* _REQUIREMENT_:
Only the lines from the one containing "assign f3 = x7;" through the last line of the data are to be written out, exactly and in full.

---

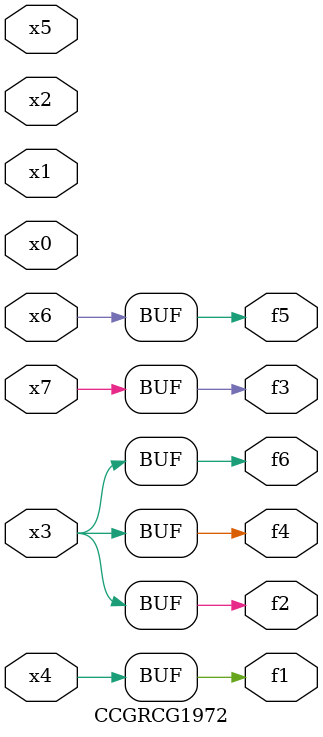
<source format=v>
module CCGRCG1972(
	input x0, x1, x2, x3, x4, x5, x6, x7,
	output f1, f2, f3, f4, f5, f6
);
	assign f1 = x4;
	assign f2 = x3;
	assign f3 = x7;
	assign f4 = x3;
	assign f5 = x6;
	assign f6 = x3;
endmodule

</source>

---

* _TASK RESPONSE_:
	assign f3 = x7;
	assign f4 = x3;
	assign f5 = x6;
	assign f6 = x3;
endmodule

</source>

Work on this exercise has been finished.